Mary Jane McLeod Bethune was an educator, stateswoman, philanthropist, humanitarian, and civil rights activist. She was the daughter of freed slaves and grew up working on a cotton farm. After graduating from the Dwight Moody’s Institute for Home and Foreign Missions in Chicago, Illinois, she became a teacher in South Carolina. She later moved to Florida and opened the Daytona Beach Literary and Industrial School for Training Negro Girls, a boarding school. With time and monetary contributions garnered by Mary, the school became a college and eventually merged with an all-male establishment to become the Bethune-Cookman College.
In addition to her work advocating for the education of black Americans, she also took part in government, serving under President Franklin D. Roosevelt as the director of Negro Affairs of the National Youth Administration as well as the leader of FDR’s “black cabinet.” Not stopping there, Mary’s mission of racial and gender equality led her to play important roles in the NAACP, the Women’s Army Corps, and the United Nations, among other organizations.
Lily Ann Granderson was born a slave, and while she was a house slave in Kentucky, the master’s children taught her how to read and write. After the death of her master, she was sold to a cotton plantation in Mississippi where she worked in the fields. When her health began to decline, she was relocated to the master’s home to be a house slave once more.
It was in the town of Natchez where she would teach the children slaves to read and write at midnight in a hidden room down a back alley. It was illegal to educate slaves, so Lily was surprised when, after seven years, her secret school was found but no arrests were made. There were no laws against slaves teaching slaves, so she was able to continue teaching for many years after. With the education given them by Lily, hundreds of slaves were able to write their own “travel passes” and travel to freedom. After the Civil War, she continued to teach freed slaves to read and write.
Mary Jackson was one of the African American women called “human computers” at NASA in the 1950s and 60s. Her expertise in mathematics played a major part in developing the space program. At the time, segregation and discrimination were the norm, but Mary continued to work hard despite the beliefs of those around her. On top of her challenging mathematics work, she also took engineering classes to advance her career.
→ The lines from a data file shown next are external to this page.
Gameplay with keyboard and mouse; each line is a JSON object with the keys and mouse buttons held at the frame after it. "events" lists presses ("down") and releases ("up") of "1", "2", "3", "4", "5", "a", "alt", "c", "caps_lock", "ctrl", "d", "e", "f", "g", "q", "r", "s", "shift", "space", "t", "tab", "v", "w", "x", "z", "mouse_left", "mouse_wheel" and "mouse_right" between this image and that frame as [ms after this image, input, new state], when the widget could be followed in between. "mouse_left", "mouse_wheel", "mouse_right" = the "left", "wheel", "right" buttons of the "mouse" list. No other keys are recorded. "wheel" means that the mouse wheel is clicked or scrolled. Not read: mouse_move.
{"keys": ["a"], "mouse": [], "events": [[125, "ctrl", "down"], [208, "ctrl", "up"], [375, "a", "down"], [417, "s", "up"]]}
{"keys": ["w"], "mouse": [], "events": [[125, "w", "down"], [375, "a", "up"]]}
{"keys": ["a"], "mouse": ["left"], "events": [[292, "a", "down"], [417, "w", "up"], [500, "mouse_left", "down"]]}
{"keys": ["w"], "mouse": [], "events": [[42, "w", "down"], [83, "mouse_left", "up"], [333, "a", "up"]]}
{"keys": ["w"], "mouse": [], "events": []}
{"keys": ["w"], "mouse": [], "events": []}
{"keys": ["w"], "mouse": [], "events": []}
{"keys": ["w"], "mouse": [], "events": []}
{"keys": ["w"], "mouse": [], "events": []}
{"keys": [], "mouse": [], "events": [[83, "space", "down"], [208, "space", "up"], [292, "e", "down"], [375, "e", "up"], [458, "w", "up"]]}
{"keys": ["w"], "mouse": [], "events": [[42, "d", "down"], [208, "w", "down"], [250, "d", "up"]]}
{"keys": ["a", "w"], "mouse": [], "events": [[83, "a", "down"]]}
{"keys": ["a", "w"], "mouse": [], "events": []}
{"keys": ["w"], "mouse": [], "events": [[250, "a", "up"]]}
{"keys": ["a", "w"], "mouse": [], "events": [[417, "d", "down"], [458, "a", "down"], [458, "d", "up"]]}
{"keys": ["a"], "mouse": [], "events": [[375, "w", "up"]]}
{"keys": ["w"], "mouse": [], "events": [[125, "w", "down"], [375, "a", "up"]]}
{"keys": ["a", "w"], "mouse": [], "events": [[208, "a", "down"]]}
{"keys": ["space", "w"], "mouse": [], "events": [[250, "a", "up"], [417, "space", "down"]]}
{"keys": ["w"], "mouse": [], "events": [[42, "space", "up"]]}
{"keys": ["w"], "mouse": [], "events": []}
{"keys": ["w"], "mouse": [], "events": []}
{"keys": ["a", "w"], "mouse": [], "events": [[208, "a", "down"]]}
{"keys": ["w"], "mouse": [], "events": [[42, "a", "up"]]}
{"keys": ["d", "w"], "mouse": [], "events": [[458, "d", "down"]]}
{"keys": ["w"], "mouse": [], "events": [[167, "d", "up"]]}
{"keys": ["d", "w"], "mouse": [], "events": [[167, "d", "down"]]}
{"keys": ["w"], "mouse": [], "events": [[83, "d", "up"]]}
Soon, she was promoted to become NASA’s first Black female engineer and contributed on important experiments and research studies. Throughout her tenure there, Mary became a leading voice for women and other minorities to further their careers.
Outside of NASA, she worked at the Hampton’s King Street Community center in the 1970s and helped the kids in the science club build their own wind tunnel and perform experiments. She advocated for black children to get interested in science and educated them on the many career opportunities that would be available to them. Mary was also a Girl Scout troop leader, a chair for the NASA United Way campaigns, and a member of the National Technical Association.